Official Requirements

The Central Bank of Nigeria has established some requirements for POS agents to meet before any financial institution will approve them.

You can learn more about the requirements by visiting the bank of your choice or contacting their customer service.

The CBN allows POS agents to work for different POS service providers, but the documents required for each provider may differ.

Here are some of these documents:

  • Valid means of identification like National ID Card, Voter’s ID Card, etc.
  • Passport photographs.
  • Bank Verification Number (BVN).
  • Current Account references.
  • Evidence of business registration (CAC Certificate).
  • Start-up funds/ capital minimum of NGN50,000.
  • Tax Identification Number (TIN).

When the bank approves your application, they will provide you with a POS machine.

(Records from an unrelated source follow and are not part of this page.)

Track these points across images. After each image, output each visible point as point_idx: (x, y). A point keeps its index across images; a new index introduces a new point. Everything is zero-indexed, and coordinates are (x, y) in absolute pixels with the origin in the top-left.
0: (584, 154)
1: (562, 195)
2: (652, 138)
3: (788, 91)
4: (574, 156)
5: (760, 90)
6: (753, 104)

Either free or with a cautionary fee, so you can start your POS business.

Financial institutions that issues POS machines includes

First Bank, United Bank for Africa, Opay, Baxi Box, Moniepoint, Guaranty Trust Bank, Diamond Access Bank, Zenith Bank, Wema Bank, Keystone Bank, Fidelity Bank, Union Bank, Paga, Quickteller

How Do POS Agents Make their Money?

A POS agent’s daily earnings in Nigeria can vary depending on several factors such as good location. The number of customers served, fees charged, and commission rates paid by their principal.

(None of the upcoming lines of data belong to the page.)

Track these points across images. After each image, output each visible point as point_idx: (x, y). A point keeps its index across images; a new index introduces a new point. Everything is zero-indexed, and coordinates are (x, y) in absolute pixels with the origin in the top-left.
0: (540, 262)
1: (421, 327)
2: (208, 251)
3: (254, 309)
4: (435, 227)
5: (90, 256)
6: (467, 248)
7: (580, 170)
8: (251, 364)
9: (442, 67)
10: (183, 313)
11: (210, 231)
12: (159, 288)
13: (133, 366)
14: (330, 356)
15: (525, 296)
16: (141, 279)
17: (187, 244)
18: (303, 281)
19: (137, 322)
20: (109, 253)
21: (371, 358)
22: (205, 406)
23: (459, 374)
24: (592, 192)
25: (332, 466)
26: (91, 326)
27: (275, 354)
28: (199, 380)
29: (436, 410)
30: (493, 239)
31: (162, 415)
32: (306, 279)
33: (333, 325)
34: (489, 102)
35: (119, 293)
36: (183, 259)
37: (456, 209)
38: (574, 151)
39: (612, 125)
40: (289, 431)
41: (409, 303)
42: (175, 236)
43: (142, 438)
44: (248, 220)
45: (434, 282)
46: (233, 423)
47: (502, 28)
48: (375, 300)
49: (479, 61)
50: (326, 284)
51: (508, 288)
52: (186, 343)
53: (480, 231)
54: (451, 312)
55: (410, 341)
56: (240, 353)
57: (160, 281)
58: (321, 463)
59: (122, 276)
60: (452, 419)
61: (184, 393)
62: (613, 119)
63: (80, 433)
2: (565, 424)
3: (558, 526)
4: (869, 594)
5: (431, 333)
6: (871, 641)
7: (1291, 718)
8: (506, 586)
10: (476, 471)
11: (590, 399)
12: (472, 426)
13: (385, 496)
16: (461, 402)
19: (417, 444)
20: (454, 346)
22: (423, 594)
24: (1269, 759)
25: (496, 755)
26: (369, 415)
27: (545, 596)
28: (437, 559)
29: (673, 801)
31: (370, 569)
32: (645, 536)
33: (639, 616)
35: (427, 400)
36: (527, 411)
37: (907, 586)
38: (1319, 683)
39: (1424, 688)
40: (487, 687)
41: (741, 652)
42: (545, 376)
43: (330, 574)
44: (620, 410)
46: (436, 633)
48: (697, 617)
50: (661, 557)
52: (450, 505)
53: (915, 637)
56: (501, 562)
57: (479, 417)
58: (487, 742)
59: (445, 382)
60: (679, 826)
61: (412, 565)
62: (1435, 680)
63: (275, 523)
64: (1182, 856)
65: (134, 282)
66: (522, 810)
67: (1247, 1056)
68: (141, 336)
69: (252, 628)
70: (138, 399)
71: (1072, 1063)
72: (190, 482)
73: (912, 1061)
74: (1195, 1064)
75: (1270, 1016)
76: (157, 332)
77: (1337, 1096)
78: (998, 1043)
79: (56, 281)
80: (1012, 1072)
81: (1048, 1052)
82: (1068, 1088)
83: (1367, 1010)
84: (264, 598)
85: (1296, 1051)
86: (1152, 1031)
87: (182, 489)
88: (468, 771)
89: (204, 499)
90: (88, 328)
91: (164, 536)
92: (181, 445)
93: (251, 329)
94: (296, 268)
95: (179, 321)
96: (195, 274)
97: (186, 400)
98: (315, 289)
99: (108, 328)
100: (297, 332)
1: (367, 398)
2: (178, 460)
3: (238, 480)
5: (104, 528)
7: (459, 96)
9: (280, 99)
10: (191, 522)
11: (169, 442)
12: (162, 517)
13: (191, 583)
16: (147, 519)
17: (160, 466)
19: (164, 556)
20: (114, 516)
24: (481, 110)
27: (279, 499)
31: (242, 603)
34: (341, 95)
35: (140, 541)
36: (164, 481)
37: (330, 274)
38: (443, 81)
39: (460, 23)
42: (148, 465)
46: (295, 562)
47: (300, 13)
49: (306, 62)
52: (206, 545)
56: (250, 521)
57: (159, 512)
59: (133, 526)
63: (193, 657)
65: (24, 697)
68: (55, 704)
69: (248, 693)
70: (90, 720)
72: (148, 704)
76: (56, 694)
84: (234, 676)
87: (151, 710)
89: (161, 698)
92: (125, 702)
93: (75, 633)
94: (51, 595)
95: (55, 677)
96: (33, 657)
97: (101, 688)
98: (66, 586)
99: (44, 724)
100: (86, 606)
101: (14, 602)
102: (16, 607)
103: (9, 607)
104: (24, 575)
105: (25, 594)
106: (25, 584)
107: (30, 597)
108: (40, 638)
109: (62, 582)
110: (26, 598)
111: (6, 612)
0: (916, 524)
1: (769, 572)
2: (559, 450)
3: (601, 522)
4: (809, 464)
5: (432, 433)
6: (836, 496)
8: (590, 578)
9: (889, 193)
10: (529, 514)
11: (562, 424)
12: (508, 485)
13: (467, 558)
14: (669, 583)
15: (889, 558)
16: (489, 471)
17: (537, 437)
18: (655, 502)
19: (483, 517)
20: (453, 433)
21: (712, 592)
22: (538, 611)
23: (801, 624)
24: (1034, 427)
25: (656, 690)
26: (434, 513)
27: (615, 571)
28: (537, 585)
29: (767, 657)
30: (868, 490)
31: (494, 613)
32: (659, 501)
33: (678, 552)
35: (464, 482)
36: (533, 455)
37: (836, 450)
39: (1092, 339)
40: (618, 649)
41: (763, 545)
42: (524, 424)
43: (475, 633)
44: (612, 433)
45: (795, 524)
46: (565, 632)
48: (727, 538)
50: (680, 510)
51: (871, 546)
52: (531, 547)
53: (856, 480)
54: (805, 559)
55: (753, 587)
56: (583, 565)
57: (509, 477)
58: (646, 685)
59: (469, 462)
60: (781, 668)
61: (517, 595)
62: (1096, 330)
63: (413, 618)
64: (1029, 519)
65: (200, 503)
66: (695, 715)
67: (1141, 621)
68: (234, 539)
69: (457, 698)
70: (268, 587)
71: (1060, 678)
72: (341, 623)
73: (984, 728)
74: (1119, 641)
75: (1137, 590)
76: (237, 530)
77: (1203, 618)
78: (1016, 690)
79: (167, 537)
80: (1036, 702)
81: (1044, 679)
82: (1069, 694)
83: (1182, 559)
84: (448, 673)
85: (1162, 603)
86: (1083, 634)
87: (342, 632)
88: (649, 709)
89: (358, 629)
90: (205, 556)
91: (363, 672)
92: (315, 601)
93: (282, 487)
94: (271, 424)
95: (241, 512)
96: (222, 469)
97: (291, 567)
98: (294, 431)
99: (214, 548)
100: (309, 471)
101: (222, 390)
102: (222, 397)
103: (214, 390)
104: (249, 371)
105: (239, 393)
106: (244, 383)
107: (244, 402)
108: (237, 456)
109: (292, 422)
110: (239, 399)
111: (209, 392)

POS businesses can generate daily returns ranging from 5,000 NGN to 20,000 NGN or more, but the location of the business is critical in achieving this.

POS agents make money by charging fees on every transaction made by customers, from cash withdrawals to airtime purchases. Furthermore, the POS service provider may pay the agent a commission.

When a customer completes a transaction, such as a 5,000 NGN withdrawal, the agent typically collects a charge fee of 100 NGN. The POS provider takes a percentage, with the remainder going to the agent’s wallet.

The customer’s payment of this charge fee makes up an important part of the POS agent’s income. In addition, the bank or POS provider pays the agent a daily or weekly commission based on the number of transactions they have completed with their service or wallet.

POS Companies Provides these following Services

The following are some of the services provided by POS companies:

  • Withdrawing money from a bank account.
  • Creating a bank account.
  • Money deposit.
  • Payment of bills such as electricity, cable television, airtime, and so on.
  • Transfer of funds.
  • Enrollment in the BVN.


Do you need a license to start a POS business in Nigeria?

To operate a POS business, you must obtain a license from the Central Bank of Nigeria (CBN). Furthermore, you should check with your local government authorities to see if any permits or licenses are required in your area.

What are the main requirements for establishing a POS business in Nigeria?

Registration of your business, obtaining the necessary licenses. Having a reliable source of electricity or a backup power supply. And also partnering with a registered financial institution or bank are all important requirements.

How can I collaborate with a bank on my POS venture?

To collaborate with a bank, contact a registered financial institution in Nigeria, such as a commercial bank.